Furthermore, he predicted that power output would reach a peak of 3800mwh in April, saying higher rainfall would improve hydro generation and output.
According to him, the repairs to Forcados and pipelines should guarantee gas supply.
The Central Bank of Nigeria (CBN) intervened vigorously in the forex market, increasing quantity of supply by 73 per cent in March relative to sales in February.
Also, the CBN last month depreciated the rate for invisibles initially to N375/$, then revalued by 4.17 per cent to N360/$.
“Effective weighted average exchange rate at N325/$. No change in market structure from price discriminating monopoly. Multiple exchange rates persist
“The federal government has banned the importation of tomato paste and raised tariff on concentrates from five per cent to 50 per cent to revive the tomato sector. The Kano-Lagos rail transportation of tomatoes has been reactivated after 58 years.
“Levy on wheat was reversed from 50 per cent to 15 per cent. Flour price war in the offing between major players with price expected to decline from N10,500 to N9,000 per 50kg,” he added.
He however stressed that strong currency was not synonymous with strong economy. But he stressed that economic fundamentals were recovering slowly.

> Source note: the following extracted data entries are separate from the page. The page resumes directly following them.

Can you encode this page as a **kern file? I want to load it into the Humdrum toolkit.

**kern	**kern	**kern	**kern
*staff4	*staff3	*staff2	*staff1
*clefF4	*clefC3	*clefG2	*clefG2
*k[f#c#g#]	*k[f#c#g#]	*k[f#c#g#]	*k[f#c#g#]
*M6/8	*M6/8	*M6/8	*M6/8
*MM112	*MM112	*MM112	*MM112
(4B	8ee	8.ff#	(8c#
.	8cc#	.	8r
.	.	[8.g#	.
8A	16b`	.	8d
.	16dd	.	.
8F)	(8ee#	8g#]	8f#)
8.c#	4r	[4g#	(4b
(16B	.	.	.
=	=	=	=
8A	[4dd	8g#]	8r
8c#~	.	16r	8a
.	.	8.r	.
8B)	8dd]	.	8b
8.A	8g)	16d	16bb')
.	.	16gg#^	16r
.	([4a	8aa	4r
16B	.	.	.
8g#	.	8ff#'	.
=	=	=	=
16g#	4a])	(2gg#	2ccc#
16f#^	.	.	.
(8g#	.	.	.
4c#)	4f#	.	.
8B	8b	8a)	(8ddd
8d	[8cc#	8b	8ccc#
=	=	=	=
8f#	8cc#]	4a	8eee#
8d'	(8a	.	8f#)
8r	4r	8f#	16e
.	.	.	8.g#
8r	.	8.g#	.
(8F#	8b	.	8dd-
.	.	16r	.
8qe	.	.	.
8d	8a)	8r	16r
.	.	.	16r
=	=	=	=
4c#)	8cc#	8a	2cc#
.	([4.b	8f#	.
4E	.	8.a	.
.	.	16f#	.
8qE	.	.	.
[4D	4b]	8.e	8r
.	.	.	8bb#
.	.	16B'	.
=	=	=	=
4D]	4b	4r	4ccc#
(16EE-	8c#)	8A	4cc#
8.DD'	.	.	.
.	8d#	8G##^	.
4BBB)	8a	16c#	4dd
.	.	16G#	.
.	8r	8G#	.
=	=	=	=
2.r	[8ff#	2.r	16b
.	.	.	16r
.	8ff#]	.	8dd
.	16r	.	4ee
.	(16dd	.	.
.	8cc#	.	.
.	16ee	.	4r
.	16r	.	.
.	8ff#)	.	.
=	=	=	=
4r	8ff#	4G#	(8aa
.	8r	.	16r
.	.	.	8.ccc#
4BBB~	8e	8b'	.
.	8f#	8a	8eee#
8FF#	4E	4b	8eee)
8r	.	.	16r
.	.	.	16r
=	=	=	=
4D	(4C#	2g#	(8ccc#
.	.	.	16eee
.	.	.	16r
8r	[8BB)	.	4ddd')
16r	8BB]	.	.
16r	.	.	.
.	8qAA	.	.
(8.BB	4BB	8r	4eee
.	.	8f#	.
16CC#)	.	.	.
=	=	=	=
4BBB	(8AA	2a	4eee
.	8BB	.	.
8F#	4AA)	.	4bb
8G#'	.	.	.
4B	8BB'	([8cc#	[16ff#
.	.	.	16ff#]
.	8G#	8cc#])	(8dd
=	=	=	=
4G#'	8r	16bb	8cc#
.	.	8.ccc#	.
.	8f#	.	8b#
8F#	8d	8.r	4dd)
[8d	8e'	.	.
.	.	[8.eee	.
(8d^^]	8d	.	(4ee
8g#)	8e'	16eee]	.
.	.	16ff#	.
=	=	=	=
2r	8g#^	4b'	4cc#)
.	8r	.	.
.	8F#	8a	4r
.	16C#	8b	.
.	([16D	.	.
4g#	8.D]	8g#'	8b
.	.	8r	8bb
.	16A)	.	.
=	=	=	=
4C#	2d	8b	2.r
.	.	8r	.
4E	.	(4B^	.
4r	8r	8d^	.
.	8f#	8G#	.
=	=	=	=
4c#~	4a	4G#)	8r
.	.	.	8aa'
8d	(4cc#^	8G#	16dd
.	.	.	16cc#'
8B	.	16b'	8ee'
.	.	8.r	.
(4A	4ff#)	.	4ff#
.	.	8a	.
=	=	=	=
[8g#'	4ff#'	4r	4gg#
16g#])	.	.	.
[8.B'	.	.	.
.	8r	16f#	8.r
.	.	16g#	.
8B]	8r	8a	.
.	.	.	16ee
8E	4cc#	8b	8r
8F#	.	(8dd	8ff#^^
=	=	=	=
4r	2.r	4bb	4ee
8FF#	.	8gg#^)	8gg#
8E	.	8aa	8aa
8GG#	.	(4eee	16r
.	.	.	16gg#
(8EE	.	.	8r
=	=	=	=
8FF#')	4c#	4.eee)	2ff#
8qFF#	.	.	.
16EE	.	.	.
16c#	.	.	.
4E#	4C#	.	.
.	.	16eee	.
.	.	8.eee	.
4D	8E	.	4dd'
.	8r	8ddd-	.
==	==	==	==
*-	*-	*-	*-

“Aviation in Nigeria is a victim of naira weakness. Domestic carriers with 70 per cent market share in receivership of the Asset Management Corporation of Nigeria (AMCON).
“The route rationalisation and existing unprofitable destinations; Arik suspended Heathrow, Johannesburg and the West Coast; Aero laid off 60% of employees, while Medview is gaining market share domestically,” he said.